Adding to the general confusion of trying to understand Shakespeare’s wonderfully rich but dense language, is the fact that several of the characters seem to be in different plays. Edmund, despite being the bastard son of the Earl of Gloucester and so embittered and greedy for power that he is having affairs with both Regan and Goneril and conspiring against his brother, father and ultimately King Lear and Cordelia, seems to be in a lighthearted comedy for much of the play. While Regan seems to be either on the verge of sobbing or actually sobbing most of the time, even though she’s being cruel to her father and egging her husband to do evil deeds. So her constant tears make no sense. Whereas Goneril is behaving like the floozy on a soap opera. She drops her drawers (literally) for Edmund, makes faces at and ignores her husband, and walks around in a sparkly short dress. And when she catches wind that her sister has the hots for Edmund, she poisons her.
And why, oh why, was the Duke of Albany (Dion Johnstone) who would traditionally have a tie to Scotland, be dressed in a suit while the Duke of Cornwall who had no such ties, be dressed in a kilt? I kept getting confused as to which was which.
In the end, Mr. Gold’s production of King Lear is not so much visionary as involuntary.

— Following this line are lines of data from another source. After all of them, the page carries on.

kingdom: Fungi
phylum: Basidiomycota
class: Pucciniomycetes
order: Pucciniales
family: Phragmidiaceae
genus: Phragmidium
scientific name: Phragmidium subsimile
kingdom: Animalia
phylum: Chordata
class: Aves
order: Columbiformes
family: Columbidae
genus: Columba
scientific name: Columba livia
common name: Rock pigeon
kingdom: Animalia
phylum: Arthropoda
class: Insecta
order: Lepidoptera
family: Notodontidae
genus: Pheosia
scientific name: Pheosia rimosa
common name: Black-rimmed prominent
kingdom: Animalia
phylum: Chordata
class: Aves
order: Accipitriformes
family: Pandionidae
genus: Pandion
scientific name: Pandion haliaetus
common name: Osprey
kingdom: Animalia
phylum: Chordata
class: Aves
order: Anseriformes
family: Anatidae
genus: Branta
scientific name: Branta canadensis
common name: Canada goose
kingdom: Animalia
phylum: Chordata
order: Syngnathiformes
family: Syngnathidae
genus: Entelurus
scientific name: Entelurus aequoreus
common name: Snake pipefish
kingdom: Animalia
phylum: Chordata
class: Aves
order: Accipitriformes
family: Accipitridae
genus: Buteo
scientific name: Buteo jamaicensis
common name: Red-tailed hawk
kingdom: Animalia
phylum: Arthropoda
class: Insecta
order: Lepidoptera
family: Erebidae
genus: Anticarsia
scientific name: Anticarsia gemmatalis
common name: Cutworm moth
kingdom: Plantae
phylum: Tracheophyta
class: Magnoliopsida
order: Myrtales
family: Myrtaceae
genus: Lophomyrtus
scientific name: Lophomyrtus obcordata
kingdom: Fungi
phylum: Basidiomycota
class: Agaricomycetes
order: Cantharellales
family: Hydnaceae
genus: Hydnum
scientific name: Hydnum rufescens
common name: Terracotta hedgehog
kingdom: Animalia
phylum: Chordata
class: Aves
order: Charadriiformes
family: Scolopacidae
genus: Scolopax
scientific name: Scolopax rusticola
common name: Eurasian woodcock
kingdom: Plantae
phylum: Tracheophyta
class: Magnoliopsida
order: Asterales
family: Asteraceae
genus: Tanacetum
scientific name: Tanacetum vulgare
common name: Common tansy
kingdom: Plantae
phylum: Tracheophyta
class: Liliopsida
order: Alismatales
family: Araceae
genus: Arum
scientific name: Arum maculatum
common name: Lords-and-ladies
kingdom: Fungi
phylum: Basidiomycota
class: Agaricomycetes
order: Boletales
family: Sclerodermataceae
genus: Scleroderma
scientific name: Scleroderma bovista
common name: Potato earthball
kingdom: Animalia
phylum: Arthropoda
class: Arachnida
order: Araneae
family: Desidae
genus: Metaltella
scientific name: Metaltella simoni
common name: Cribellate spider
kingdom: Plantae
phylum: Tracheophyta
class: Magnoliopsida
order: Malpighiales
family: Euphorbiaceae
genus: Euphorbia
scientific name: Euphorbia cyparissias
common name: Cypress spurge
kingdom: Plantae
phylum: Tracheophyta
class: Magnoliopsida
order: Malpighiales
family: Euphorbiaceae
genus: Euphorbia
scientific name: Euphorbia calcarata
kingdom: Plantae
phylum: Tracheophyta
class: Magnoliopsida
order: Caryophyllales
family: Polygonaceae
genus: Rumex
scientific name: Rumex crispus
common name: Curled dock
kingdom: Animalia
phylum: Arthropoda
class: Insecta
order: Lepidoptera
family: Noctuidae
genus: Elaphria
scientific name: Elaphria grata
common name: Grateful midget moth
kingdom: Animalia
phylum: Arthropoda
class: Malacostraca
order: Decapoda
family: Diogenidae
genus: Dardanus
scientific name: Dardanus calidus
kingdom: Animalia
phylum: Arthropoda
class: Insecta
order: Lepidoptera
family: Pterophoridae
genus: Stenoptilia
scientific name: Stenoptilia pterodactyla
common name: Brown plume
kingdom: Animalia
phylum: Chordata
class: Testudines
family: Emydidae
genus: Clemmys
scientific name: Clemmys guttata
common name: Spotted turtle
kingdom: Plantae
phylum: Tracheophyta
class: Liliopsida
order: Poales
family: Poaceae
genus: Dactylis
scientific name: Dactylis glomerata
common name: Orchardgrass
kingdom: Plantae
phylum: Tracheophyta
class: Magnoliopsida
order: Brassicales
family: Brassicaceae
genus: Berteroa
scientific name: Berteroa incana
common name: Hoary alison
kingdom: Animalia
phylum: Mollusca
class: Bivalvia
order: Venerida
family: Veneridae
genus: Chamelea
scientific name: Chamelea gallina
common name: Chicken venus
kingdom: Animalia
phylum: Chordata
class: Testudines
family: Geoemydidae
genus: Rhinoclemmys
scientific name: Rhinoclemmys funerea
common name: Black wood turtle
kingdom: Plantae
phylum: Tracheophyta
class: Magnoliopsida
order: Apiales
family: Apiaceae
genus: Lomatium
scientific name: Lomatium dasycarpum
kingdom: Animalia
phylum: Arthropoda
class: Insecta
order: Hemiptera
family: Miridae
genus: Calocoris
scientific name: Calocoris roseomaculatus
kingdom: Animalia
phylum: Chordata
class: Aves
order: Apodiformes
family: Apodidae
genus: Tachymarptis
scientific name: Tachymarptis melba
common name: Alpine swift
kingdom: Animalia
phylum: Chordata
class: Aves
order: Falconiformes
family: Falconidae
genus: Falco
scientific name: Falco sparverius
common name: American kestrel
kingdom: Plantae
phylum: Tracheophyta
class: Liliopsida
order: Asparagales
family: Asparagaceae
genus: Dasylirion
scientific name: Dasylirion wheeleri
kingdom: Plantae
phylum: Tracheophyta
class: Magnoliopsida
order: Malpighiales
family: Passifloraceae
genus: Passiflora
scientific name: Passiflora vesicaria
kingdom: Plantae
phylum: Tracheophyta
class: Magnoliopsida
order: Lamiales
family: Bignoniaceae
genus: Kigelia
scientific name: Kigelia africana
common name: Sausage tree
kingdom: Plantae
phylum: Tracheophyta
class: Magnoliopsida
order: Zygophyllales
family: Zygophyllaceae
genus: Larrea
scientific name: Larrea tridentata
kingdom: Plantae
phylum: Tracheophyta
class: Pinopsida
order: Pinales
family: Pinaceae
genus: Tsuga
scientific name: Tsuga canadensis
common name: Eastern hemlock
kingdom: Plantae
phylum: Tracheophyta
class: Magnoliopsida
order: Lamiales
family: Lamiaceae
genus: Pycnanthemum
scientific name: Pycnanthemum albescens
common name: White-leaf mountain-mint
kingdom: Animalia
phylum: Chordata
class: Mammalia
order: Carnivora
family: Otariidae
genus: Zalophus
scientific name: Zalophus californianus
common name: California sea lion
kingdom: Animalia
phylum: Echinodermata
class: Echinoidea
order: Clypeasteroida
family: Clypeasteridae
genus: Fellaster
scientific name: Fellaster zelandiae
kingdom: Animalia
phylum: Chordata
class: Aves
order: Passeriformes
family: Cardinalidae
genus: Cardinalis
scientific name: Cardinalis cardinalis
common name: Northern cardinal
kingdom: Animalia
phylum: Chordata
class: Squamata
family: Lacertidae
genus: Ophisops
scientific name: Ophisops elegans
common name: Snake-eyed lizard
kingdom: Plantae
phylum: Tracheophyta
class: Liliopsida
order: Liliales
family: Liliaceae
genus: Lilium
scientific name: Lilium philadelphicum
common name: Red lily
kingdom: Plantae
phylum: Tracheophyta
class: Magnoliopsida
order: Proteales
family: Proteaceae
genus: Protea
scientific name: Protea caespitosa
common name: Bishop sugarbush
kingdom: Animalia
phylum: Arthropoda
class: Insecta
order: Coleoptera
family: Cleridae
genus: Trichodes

It felt like there was nobody guiding the ship.
(Photo by Brigitte Lacombe)
"Could we please have a little quiet? There’s a great actress onstage at the Cort Theater, and I’d like to hear what she’s saying. That was the way I felt during much of Sam Gold's production of King Lear, which opened on Thursday night with the extraordinary Glenda Jackson in the title role. It should surprise no one that Ms. Jackson is delivering a powerful and deeply perceptive performance as the most royally demented of Shakespeare’s monarchs. But much of what surrounds her in this glittery, haphazard production seems to be working overtime to divert attention from that performance."
Ben Brantley for New York Times
"Gold’s production is full of interesting directorial choices that do not quite cohere into a shared universe for King Lear’s characters to inhabit."
Adam Feldman for Time Out New York
"An ill wind is blowing through Broadway‘s Cort Theatre and it’s not coming from King Lear’s fabled storm on the heath. It’s the misdirection in this latest production of the great Shakespearean tragedy. Fortunately, there’s Glenda Jackson in the title role acting up a storm herself; Her mighty talents are just about enough to make up for the many missteps in Sam Gold’s flawed staging."
Roma Torre for NY1
"It's often said that there’s no greater grief than a parent's loss of a child, so it follows that there's no more devastating moment in King Lear than when the monarch's pitiless odyssey through familial betrayal, rage and madness, triggered by his own blind vanity, leaves him cradling the dead body of the one daughter whose love for him was pure. That goes double when the title character's tragic arc is explored, in Sam Gold's aggressively modern, gender-blind production, by the magnificent Glenda Jackson. The searing pathos of Lear's abject diminishment seems all the more powerful given the steely authority that precedes it."
David Rooney for Hollywood Reporter
"Shakespeare nailed it: “Though she be little, she is fierce.” Glenda Jackson may look frail, but the 82-year-old legend performs the noble task of rescuing director Sam Gold’s rickety Broadway production of Shakespeare’s greatest tragedy. To be sure, the salvage job is all technique. But although Jackson fails to wring tears, let alone blood, from this production, the sheer intelligence of her performance makes it memorable."